“Of course after the duel,” remarked Angut quietly.
The wizard seemed annoyed.
“It is unfortunate,” he said, with a vexed look. “My torngak has told me of a place where a great number of seals have come. They may leave soon, and it would be such a pity to lose them.”
“That is true,” said Angut; “but of course you cannot break our customs. It would ruin your character.”
“Of course, of course I will not break the custom,” returned Ujarak quickly; “unless, indeed, my torngak orders me to go. But that is not likely.”
“I want to ask you,” said Rooney, sitting down, “about that trip you had last year to the land of the departed. They tell me you had a hard time of it, Ujarak, and barely escaped with your life.”

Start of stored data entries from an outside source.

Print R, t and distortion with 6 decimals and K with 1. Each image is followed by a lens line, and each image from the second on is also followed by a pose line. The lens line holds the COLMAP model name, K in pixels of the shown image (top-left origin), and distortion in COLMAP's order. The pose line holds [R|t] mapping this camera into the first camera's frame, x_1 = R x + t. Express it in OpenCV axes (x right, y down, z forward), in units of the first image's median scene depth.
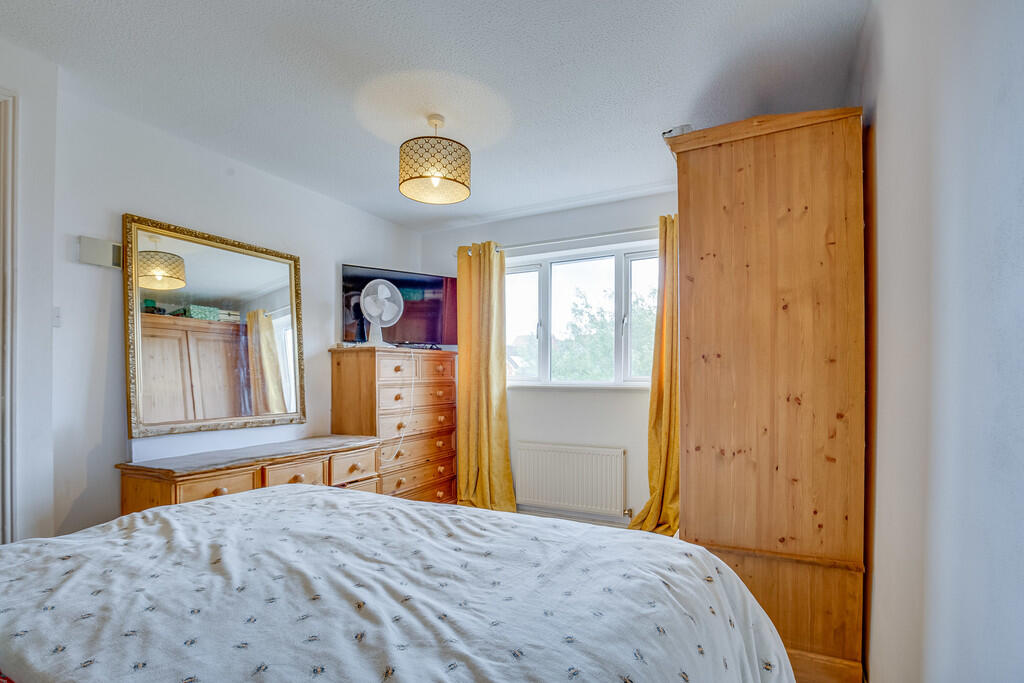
lens RADIAL K [[485.8, 0, 527.9], [0, 485.8, 378.4], [0, 0, 1]] dist [-0.034269, 0.004409]
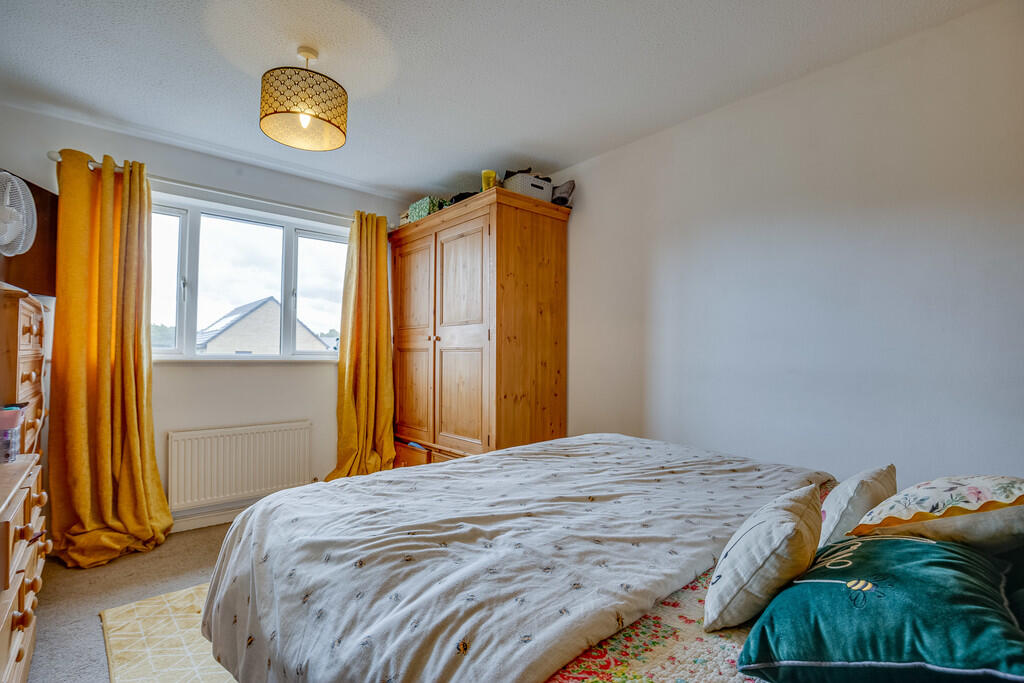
lens RADIAL K [[483.3, 0, 505.8], [0, 483.3, 340.8], [0, 0, 1]] dist [-0.031533, 0.004502]
pose [[0.342224, 0.032252, 0.939065, -1.205160], [-0.003200, 0.999445, -0.033160, 0.018150], [-0.939613, 0.008343, 0.342138, 0.505991]]
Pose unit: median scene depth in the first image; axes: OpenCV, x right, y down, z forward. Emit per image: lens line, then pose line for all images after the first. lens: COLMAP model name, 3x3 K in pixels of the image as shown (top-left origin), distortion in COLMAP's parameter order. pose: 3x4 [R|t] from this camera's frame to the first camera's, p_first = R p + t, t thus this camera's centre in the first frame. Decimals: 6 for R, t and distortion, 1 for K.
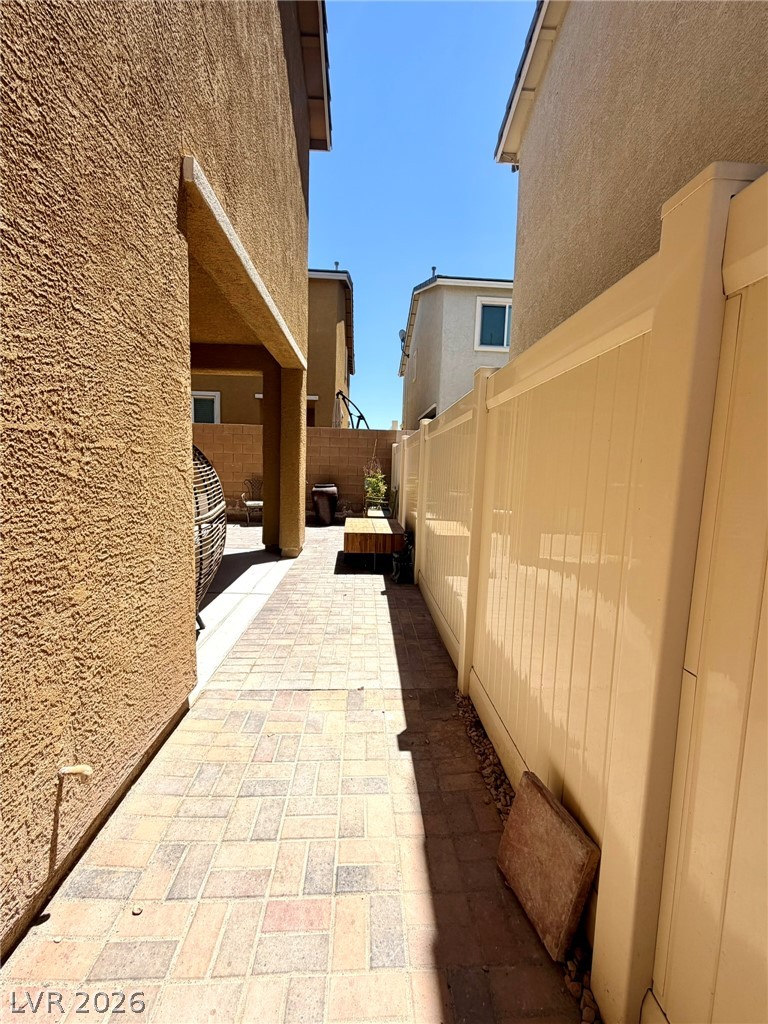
lens RADIAL K [[442.3, 0, 384.0], [0, 442.3, 508.8], [0, 0, 1]] dist [0.001184, 0.000043]
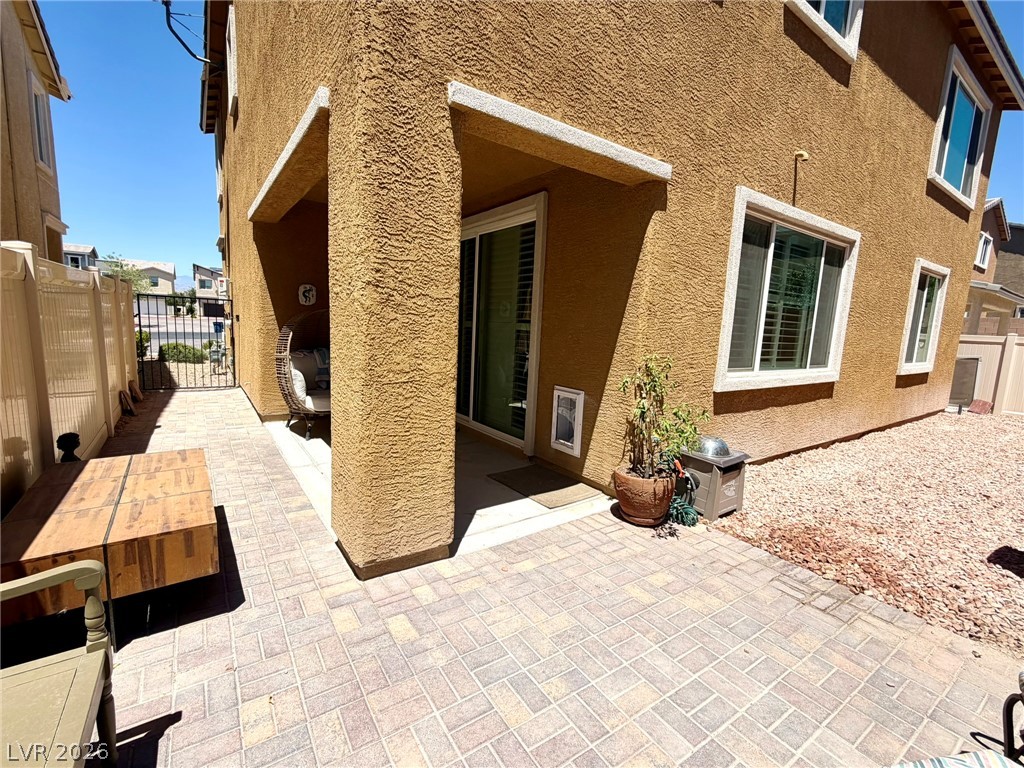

The sly seaman had spread a net with which the wizard could at all times be easily caught. He had turned him on to a tune at which he was always willing to work with the persistency of an organ-grinder. The wizard went on hour after hour with unwearied zeal in his narrations, being incited thereto by a judicious question now and then from the seaman, when he betrayed any symptom of flagging. At last Angut, who had often heard it before, could stand it no longer, and rose to depart. Having already picked up the Kablunet’s mode of salutation, he held out his hand, and said “Goo’-nite.”
“Good-night, friend,” returned Rooney, grasping the proffered hand. “I can’t leave till I’ve heard the end of this most interesting story, so I’ll just sleep in Ujarak’s hut, if he will allow me, and thus avoid disturbing you by coming in late. Good-night.”
“Goo’-nite,” responded Angut, and vanished from the scene.
The wizard heaved a sigh. He perceived that his little plan of gliding away in the hours of darkness was knocked on the head, so, like a true philosopher, he resigned himself to the inevitable, and consoled himself by plunging into intricacies of fabulous adventure with a fertility of imagination which surprised even himself—so powerful is the influence of a sympathetic listener.